Exercise: Please express the rows below as a Markdown table with two columns, "No." for the row number and "Text" for the line, leaving out blank lines.

------ Rows

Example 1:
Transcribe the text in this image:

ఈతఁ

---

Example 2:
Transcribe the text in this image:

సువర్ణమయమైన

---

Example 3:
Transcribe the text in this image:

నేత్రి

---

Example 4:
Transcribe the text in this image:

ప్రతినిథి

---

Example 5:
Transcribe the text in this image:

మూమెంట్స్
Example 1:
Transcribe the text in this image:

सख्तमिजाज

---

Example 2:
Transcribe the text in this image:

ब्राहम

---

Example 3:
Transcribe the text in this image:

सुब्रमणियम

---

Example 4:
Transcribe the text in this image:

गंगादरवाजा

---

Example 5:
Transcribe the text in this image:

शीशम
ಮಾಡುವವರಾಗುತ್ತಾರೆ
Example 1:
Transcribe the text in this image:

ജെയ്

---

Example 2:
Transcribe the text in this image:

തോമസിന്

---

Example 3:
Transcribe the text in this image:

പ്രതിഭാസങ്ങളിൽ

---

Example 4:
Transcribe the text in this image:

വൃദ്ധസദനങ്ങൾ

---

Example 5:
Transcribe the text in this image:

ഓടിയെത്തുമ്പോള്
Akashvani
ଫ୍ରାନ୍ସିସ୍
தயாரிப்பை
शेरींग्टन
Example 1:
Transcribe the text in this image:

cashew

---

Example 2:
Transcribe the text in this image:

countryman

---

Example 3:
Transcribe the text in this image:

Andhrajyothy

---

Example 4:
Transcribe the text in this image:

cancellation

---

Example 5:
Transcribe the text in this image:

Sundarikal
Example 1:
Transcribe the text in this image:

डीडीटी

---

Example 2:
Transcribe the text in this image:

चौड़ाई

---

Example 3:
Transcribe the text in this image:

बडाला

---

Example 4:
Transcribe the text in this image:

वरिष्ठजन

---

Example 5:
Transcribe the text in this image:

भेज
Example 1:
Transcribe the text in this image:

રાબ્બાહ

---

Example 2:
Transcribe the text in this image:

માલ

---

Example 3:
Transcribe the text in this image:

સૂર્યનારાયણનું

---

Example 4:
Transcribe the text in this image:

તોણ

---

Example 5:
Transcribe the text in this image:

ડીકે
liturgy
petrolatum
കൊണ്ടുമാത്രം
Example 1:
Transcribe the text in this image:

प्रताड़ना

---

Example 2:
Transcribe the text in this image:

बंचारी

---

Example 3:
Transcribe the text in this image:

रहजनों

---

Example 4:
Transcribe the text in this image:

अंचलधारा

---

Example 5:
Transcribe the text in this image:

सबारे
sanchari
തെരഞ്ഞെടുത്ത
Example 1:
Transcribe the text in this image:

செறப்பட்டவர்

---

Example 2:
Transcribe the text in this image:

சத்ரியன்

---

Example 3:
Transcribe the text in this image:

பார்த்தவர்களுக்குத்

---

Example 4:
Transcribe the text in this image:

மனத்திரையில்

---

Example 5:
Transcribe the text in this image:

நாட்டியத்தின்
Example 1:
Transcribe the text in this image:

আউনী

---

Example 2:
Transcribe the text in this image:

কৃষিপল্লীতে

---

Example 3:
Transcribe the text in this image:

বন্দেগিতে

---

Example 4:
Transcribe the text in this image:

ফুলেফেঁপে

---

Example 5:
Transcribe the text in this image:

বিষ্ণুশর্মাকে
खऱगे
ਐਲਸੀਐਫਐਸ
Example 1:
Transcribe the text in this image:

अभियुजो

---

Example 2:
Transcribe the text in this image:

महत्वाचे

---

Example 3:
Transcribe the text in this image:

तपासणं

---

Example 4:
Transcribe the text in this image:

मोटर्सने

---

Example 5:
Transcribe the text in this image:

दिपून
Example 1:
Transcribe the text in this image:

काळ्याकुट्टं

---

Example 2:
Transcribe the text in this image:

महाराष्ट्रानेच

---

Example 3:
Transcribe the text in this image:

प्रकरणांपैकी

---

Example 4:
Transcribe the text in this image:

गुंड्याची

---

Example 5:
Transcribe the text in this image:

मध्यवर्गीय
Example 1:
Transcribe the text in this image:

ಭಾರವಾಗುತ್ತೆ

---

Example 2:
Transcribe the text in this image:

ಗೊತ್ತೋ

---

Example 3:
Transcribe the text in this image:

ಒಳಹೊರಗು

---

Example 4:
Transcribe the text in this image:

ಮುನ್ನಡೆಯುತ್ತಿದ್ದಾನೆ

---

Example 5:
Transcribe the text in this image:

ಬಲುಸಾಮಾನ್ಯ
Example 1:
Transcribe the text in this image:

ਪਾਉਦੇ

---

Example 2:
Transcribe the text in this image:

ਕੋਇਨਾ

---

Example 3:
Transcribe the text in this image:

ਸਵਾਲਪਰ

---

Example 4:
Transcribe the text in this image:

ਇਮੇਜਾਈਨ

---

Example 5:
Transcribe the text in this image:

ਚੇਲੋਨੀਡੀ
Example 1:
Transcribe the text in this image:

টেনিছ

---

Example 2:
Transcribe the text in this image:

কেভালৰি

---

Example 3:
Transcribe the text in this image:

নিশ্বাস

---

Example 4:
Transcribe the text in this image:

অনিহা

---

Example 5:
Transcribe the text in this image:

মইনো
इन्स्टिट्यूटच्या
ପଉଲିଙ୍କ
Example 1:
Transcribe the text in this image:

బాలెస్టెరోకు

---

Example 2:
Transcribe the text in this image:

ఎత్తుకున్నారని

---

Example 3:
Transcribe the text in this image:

------------

Written solution:
| No. | Text |
|---|---|
| 1 | Example 1: |
| 2 | Transcribe the text in this image: |
| 3 | ఈతఁ |
| 4 | --- |
| 5 | Example 2: |
| 6 | Transcribe the text in this image: |
| 7 | సువర్ణమయమైన |
| 8 | --- |
| 9 | Example 3: |
| 10 | Transcribe the text in this image: |
| 11 | నేత్రి |
| 12 | --- |
| 13 | Example 4: |
| 14 | Transcribe the text in this image: |
| 15 | ప్రతినిథి |
| 16 | --- |
| 17 | Example 5: |
| 18 | Transcribe the text in this image: |
| 19 | మూమెంట్స్ |
| 20 | Example 1: |
| 21 | Transcribe the text in this image: |
| 22 | सख्तमिजाज |
| 23 | --- |
| 24 | Example 2: |
| 25 | Transcribe the text in this image: |
| 26 | ब्राहम |
| 27 | --- |
| 28 | Example 3: |
| 29 | Transcribe the text in this image: |
| 30 | सुब्रमणियम |
| 31 | --- |
| 32 | Example 4: |
| 33 | Transcribe the text in this image: |
| 34 | गंगादरवाजा |
| 35 | --- |
| 36 | Example 5: |
| 37 | Transcribe the text in this image: |
| 38 | शीशम |
| 39 | ಮಾಡುವವರಾಗುತ್ತಾರೆ |
| 40 | Example 1: |
| 41 | Transcribe the text in this image: |
| 42 | ജെയ് |
| 43 | --- |
| 44 | Example 2: |
| 45 | Transcribe the text in this image: |
| 46 | തോമസിന് |
| 47 | --- |
| 48 | Example 3: |
| 49 | Transcribe the text in this image: |
| 50 | പ്രതിഭാസങ്ങളിൽ |
| 51 | --- |
| 52 | Example 4: |
| 53 | Transcribe the text in this image: |
| 54 | വൃദ്ധസദനങ്ങൾ |
| 55 | --- |
| 56 | Example 5: |
| 57 | Transcribe the text in this image: |
| 58 | ഓടിയെത്തുമ്പോള് |
| 59 | Akashvani |
| 60 | ଫ୍ରାନ୍ସିସ୍ |
| 61 | தயாரிப்பை |
| 62 | शेरींग्टन |
| 63 | Example 1: |
| 64 | Transcribe the text in this image: |
| 65 | cashew |
| 66 | --- |
| 67 | Example 2: |
| 68 | Transcribe the text in this image: |
| 69 | countryman |
| 70 | --- |
| 71 | Example 3: |
| 72 | Transcribe the text in this image: |
| 73 | Andhrajyothy |
| 74 | --- |
| 75 | Example 4: |
| 76 | Transcribe the text in this image: |
| 77 | cancellation |
| 78 | --- |
| 79 | Example 5: |
| 80 | Transcribe the text in this image: |
| 81 | Sundarikal |
| 82 | Example 1: |
| 83 | Transcribe the text in this image: |
| 84 | डीडीटी |
| 85 | --- |
| 86 | Example 2: |
| 87 | Transcribe the text in this image: |
| 88 | चौड़ाई |
| 89 | --- |
| 90 | Example 3: |
| 91 | Transcribe the text in this image: |
| 92 | बडाला |
| 93 | --- |
| 94 | Example 4: |
| 95 | Transcribe the text in this image: |
| 96 | वरिष्ठजन |
| 97 | --- |
| 98 | Example 5: |
| 99 | Transcribe the text in this image: |
| 100 | भेज |
| 101 | Example 1: |
| 102 | Transcribe the text in this image: |
| 103 | રાબ્બાહ |
| 104 | --- |
| 105 | Example 2: |
| 106 | Transcribe the text in this image: |
| 107 | માલ |
| 108 | --- |
| 109 | Example 3: |
| 110 | Transcribe the text in this image: |
| 111 | સૂર્યનારાયણનું |
| 112 | --- |
| 113 | Example 4: |
| 114 | Transcribe the text in this image: |
| 115 | તોણ |
| 116 | --- |
| 117 | Example 5: |
| 118 | Transcribe the text in this image: |
| 119 | ડીકે |
| 120 | liturgy |
| 121 | petrolatum |
| 122 | കൊണ്ടുമാത്രം |
| 123 | Example 1: |
| 124 | Transcribe the text in this image: |
| 125 | प्रताड़ना |
| 126 | --- |
| 127 | Example 2: |
| 128 | Transcribe the text in this image: |
| 129 | बंचारी |
| 130 | --- |
| 131 | Example 3: |
| 132 | Transcribe the text in this image: |
| 133 | रहजनों |
| 134 | --- |
| 135 | Example 4: |
| 136 | Transcribe the text in this image: |
| 137 | अंचलधारा |
| 138 | --- |
| 139 | Example 5: |
| 140 | Transcribe the text in this image: |
| 141 | सबारे |
| 142 | sanchari |
| 143 | തെരഞ്ഞെടുത്ത |
| 144 | Example 1: |
| 145 | Transcribe the text in this image: |
| 146 | செறப்பட்டவர் |
| 147 | --- |
| 148 | Example 2: |
| 149 | Transcribe the text in this image: |
| 150 | சத்ரியன் |
| 151 | --- |
| 152 | Example 3: |
| 153 | Transcribe the text in this image: |
| 154 | பார்த்தவர்களுக்குத் |
| 155 | --- |
| 156 | Example 4: |
| 157 | Transcribe the text in this image: |
| 158 | மனத்திரையில் |
| 159 | --- |
| 160 | Example 5: |
| 161 | Transcribe the text in this image: |
| 162 | நாட்டியத்தின் |
| 163 | Example 1: |
| 164 | Transcribe the text in this image: |
| 165 | আউনী |
| 166 | --- |
| 167 | Example 2: |
| 168 | Transcribe the text in this image: |
| 169 | কৃষিপল্লীতে |
| 170 | --- |
| 171 | Example 3: |
| 172 | Transcribe the text in this image: |
| 173 | বন্দেগিতে |
| 174 | --- |
| 175 | Example 4: |
| 176 | Transcribe the text in this image: |
| 177 | ফুলেফেঁপে |
| 178 | --- |
| 179 | Example 5: |
| 180 | Transcribe the text in this image: |
| 181 | বিষ্ণুশর্মাকে |
| 182 | खऱगे |
| 183 | ਐਲਸੀਐਫਐਸ |
| 184 | Example 1: |
| 185 | Transcribe the text in this image: |
| 186 | अभियुजो |
| 187 | --- |
| 188 | Example 2: |
| 189 | Transcribe the text in this image: |
| 190 | महत्वाचे |
| 191 | --- |
| 192 | Example 3: |
| 193 | Transcribe the text in this image: |
| 194 | तपासणं |
| 195 | --- |
| 196 | Example 4: |
| 197 | Transcribe the text in this image: |
| 198 | मोटर्सने |
| 199 | --- |
| 200 | Example 5: |
| 201 | Transcribe the text in this image: |
| 202 | दिपून |
| 203 | Example 1: |
| 204 | Transcribe the text in this image: |
| 205 | काळ्याकुट्टं |
| 206 | --- |
| 207 | Example 2: |
| 208 | Transcribe the text in this image: |
| 209 | महाराष्ट्रानेच |
| 210 | --- |
| 211 | Example 3: |
| 212 | Transcribe the text in this image: |
| 213 | प्रकरणांपैकी |
| 214 | --- |
| 215 | Example 4: |
| 216 | Transcribe the text in this image: |
| 217 | गुंड्याची |
| 218 | --- |
| 219 | Example 5: |
| 220 | Transcribe the text in this image: |
| 221 | मध्यवर्गीय |
| 222 | Example 1: |
| 223 | Transcribe the text in this image: |
| 224 | ಭಾರವಾಗುತ್ತೆ |
| 225 | --- |
| 226 | Example 2: |
| 227 | Transcribe the text in this image: |
| 228 | ಗೊತ್ತೋ |
| 229 | --- |
| 230 | Example 3: |
| 231 | Transcribe the text in this image: |
| 232 | ಒಳಹೊರಗು |
| 233 | --- |
| 234 | Example 4: |
| 235 | Transcribe the text in this image: |
| 236 | ಮುನ್ನಡೆಯುತ್ತಿದ್ದಾನೆ |
| 237 | --- |
| 238 | Example 5: |
| 239 | Transcribe the text in this image: |
| 240 | ಬಲುಸಾಮಾನ್ಯ |
| 241 | Example 1: |
| 242 | Transcribe the text in this image: |
| 243 | ਪਾਉਦੇ |
| 244 | --- |
| 245 | Example 2: |
| 246 | Transcribe the text in this image: |
| 247 | ਕੋਇਨਾ |
| 248 | --- |
| 249 | Example 3: |
| 250 | Transcribe the text in this image: |
| 251 | ਸਵਾਲਪਰ |
| 252 | --- |
| 253 | Example 4: |
| 254 | Transcribe the text in this image: |
| 255 | ਇਮੇਜਾਈਨ |
| 256 | --- |
| 257 | Example 5: |
| 258 | Transcribe the text in this image: |
| 259 | ਚੇਲੋਨੀਡੀ |
| 260 | Example 1: |
| 261 | Transcribe the text in this image: |
| 262 | টেনিছ |
| 263 | --- |
| 264 | Example 2: |
| 265 | Transcribe the text in this image: |
| 266 | কেভালৰি |
| 267 | --- |
| 268 | Example 3: |
| 269 | Transcribe the text in this image: |
| 270 | নিশ্বাস |
| 271 | --- |
| 272 | Example 4: |
| 273 | Transcribe the text in this image: |
| 274 | অনিহা |
| 275 | --- |
| 276 | Example 5: |
| 277 | Transcribe the text in this image: |
| 278 | মইনো |
| 279 | इन्स्टिट्यूटच्या |
| 280 | ପଉଲିଙ୍କ |
| 281 | Example 1: |
| 282 | Transcribe the text in this image: |
| 283 | బాలెస్టెరోకు |
| 284 | --- |
| 285 | Example 2: |
| 286 | Transcribe the text in this image: |
| 287 | ఎత్తుకున్నారని |
| 288 | --- |
| 289 | Example 3: |
| 290 | Transcribe the text in this image: |